The Awam temple: Its construction dates back to the 4th century BC. In the interior of the enclosure a peristyle rises of 32 monolithic rectangular columns announced by an alignment of eight large pillars.

Sirwah: The city on the bank of wadi Chada was the capital of the Sheba kingdom until 8th century BC before the construction of Ma'rib.
The Belqis palace: It is majestic with a perfect round-off in the east and two angle turns. Inscriptions of remarkable calligraphy were carved in the stone blocks.

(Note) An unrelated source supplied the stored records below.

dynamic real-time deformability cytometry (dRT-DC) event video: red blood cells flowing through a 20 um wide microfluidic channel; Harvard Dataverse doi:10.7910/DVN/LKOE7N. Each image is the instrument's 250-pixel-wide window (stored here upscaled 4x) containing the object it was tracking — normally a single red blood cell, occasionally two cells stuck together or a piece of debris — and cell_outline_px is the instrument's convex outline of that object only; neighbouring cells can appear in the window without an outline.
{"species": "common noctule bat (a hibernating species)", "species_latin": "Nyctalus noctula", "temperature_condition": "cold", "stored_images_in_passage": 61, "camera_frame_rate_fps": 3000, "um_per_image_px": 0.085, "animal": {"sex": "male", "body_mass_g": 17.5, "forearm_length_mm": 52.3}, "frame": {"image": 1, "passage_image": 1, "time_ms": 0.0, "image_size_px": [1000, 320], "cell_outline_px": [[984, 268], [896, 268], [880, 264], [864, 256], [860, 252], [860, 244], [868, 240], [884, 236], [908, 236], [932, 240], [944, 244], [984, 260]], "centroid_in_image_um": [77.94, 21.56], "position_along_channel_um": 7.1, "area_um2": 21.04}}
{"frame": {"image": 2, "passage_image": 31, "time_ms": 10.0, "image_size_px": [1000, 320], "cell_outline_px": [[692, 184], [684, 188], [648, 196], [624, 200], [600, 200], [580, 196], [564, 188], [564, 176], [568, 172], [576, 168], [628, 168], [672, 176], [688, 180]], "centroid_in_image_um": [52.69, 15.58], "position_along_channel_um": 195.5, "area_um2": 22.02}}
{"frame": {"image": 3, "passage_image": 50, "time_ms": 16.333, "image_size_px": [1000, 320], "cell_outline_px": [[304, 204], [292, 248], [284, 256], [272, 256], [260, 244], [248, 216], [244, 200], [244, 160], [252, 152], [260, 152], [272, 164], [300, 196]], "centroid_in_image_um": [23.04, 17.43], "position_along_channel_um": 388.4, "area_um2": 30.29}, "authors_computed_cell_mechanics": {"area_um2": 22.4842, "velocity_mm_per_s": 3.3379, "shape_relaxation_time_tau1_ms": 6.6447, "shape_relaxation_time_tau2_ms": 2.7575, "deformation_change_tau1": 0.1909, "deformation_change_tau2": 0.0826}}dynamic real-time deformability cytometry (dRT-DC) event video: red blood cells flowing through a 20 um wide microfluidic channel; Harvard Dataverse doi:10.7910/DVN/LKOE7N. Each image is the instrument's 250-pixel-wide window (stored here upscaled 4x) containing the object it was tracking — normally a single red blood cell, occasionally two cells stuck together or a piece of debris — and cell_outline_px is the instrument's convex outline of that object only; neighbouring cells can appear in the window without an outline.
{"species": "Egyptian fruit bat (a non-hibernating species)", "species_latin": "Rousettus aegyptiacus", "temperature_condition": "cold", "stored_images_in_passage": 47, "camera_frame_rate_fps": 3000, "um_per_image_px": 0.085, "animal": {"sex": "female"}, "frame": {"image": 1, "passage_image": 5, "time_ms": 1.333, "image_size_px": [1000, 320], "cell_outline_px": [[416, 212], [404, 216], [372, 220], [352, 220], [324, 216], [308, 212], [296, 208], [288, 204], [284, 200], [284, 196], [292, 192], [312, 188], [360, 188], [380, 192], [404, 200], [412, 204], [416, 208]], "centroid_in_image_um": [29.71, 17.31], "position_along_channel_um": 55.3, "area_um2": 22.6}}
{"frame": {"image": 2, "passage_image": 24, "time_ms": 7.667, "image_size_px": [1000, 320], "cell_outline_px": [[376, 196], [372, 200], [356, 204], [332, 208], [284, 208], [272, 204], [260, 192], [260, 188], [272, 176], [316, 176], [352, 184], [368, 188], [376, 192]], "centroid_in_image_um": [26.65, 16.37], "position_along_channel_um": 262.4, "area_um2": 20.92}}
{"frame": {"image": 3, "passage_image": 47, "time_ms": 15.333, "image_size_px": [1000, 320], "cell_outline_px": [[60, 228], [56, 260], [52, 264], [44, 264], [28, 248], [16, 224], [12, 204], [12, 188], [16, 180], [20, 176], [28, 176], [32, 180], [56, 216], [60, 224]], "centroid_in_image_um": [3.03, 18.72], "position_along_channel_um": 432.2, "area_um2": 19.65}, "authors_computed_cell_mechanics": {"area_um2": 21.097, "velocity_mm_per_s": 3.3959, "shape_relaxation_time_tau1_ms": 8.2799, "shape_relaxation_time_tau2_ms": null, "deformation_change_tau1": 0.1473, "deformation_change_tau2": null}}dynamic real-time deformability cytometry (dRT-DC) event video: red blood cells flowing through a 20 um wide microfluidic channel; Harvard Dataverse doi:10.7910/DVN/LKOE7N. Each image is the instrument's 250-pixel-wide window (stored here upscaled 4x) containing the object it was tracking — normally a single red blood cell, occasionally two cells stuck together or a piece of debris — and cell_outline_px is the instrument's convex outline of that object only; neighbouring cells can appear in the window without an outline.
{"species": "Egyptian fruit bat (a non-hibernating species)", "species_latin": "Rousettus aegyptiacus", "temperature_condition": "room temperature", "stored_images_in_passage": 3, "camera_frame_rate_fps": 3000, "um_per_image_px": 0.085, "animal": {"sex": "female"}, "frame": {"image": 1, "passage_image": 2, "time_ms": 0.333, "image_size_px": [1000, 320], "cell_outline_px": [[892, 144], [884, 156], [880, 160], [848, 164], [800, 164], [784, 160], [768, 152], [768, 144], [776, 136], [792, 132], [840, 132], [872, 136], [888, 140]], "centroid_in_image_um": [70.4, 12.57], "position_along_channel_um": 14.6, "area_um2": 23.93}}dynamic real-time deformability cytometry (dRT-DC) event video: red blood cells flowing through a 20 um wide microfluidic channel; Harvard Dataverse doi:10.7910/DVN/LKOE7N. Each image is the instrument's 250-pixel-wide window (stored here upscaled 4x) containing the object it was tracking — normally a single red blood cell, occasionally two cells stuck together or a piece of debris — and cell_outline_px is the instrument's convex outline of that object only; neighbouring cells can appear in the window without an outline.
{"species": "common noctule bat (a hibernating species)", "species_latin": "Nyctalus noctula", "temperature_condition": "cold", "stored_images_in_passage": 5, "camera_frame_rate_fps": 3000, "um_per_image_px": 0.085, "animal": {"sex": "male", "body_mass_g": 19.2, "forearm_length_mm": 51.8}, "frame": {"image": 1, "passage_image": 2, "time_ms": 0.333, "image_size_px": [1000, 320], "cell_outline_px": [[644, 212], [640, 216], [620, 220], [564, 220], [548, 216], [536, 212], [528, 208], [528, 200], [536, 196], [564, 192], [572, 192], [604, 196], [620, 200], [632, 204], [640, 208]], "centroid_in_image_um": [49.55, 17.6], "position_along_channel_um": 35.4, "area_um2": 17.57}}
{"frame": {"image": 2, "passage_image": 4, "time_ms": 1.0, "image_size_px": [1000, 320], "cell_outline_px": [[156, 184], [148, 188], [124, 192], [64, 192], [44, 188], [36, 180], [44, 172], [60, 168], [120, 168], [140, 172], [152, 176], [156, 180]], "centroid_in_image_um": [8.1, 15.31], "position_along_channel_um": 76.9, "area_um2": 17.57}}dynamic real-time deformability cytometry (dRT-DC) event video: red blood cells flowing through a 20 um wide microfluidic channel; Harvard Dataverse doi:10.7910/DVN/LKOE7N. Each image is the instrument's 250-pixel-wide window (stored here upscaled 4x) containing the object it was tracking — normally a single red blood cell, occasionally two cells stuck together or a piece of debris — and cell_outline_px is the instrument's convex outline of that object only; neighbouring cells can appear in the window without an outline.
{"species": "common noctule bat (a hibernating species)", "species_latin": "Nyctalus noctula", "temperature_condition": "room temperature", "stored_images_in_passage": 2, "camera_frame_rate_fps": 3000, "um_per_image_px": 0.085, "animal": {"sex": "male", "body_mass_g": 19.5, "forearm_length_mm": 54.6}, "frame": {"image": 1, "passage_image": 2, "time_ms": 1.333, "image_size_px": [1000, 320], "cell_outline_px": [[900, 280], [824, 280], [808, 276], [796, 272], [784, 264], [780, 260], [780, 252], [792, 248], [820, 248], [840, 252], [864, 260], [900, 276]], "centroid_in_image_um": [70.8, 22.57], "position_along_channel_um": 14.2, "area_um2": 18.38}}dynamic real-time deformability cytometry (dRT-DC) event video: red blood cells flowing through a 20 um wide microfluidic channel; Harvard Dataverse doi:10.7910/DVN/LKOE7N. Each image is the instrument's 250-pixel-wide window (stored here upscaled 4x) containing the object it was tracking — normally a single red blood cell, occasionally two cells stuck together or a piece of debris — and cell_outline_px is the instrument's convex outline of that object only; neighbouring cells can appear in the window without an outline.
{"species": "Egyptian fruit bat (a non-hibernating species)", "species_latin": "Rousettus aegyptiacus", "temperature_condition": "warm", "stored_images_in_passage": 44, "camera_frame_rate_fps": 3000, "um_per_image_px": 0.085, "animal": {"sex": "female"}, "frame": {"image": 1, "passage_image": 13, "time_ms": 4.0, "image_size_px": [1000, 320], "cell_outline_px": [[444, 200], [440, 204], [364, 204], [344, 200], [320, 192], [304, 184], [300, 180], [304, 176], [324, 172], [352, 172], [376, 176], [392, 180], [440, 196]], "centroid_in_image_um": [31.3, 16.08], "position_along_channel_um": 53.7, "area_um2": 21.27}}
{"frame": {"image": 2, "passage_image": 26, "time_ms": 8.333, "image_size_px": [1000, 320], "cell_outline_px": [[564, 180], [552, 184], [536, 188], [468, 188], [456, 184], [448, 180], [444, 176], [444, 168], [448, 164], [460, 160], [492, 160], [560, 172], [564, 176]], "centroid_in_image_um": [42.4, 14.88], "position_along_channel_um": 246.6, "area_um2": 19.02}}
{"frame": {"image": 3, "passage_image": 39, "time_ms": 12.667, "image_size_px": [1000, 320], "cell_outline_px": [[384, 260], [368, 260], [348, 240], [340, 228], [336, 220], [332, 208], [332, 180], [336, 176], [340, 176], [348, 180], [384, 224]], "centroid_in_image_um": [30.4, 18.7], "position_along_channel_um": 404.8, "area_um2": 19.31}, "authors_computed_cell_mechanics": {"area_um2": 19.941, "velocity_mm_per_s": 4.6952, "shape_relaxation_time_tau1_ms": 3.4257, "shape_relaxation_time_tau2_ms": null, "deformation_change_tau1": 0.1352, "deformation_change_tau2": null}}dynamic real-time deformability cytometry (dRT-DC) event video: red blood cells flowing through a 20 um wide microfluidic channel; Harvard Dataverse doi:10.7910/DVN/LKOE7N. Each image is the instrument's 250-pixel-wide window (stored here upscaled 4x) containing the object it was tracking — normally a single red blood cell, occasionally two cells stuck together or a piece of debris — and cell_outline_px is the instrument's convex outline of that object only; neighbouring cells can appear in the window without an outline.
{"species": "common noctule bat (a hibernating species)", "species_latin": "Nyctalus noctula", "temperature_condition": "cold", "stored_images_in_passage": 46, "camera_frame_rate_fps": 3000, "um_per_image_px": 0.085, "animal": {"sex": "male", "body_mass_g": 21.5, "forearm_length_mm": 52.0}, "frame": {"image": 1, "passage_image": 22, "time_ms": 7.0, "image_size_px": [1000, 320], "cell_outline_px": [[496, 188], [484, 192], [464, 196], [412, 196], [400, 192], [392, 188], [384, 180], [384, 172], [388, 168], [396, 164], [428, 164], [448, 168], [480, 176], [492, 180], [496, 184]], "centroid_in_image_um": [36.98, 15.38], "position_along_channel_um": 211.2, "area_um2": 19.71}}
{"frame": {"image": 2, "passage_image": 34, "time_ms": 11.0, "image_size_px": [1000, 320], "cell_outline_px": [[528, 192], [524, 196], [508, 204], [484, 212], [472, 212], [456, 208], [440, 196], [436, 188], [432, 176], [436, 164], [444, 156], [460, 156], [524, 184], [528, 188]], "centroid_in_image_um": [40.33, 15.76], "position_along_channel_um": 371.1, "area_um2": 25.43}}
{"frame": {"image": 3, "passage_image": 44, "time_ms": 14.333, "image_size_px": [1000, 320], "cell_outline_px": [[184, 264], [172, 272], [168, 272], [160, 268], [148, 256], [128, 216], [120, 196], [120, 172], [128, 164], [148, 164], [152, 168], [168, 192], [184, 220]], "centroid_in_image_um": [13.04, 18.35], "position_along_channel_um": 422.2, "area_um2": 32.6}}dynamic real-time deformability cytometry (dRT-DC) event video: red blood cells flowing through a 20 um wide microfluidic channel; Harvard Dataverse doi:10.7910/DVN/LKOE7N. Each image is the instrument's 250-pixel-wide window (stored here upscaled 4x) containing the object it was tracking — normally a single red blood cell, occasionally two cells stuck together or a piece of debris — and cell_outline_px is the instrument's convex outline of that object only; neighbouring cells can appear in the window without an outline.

Baraqish: The city was the capital of the Minean kingdom founded in the 4th century BC. It controlled the caravan tracks of South Arabia from Dhofar (in Oman) and Hadhramawt. The inhabitants are said to have domesticated the camel (actually the dromedary) to carry products, frankincense, myrrh and spices.
The site has an impressive size, a crescent of 300m by 200m.

Timna
Ma'rib

Awam

Beraqesh


The journey to Yemen was an immersion in sublime landscapes and the meeting of interesting people. There, as in all the Middle East, prestigious antiquity is next to sordid present. How and why this decline?
The reasons are probably complex, of economic as well as sociocultural origin. Yemen, among the poorest countries suffers at least from two diseases:
Qat consumption from midday as a meal -Yemenis have ascetic figures -get men nonchalant -unforeseeable at the wheel- and unfit for a concentrated work. A Yemeni day is reduced to the morning.
Islamic faith in its requirements of prayer and its exclusions of women makes economic development difficult if not improbable. The prestigious past of this area was preislamic. Indeed, reality is more subtle than this vision.
Drugs and faith turn man into a frightening warrior who comes to swell the ranks of armies in search of something ambiguous.


The return to France was made by Yemenia Airways flight with departure in the morning and arrival in Paris in the afternoon.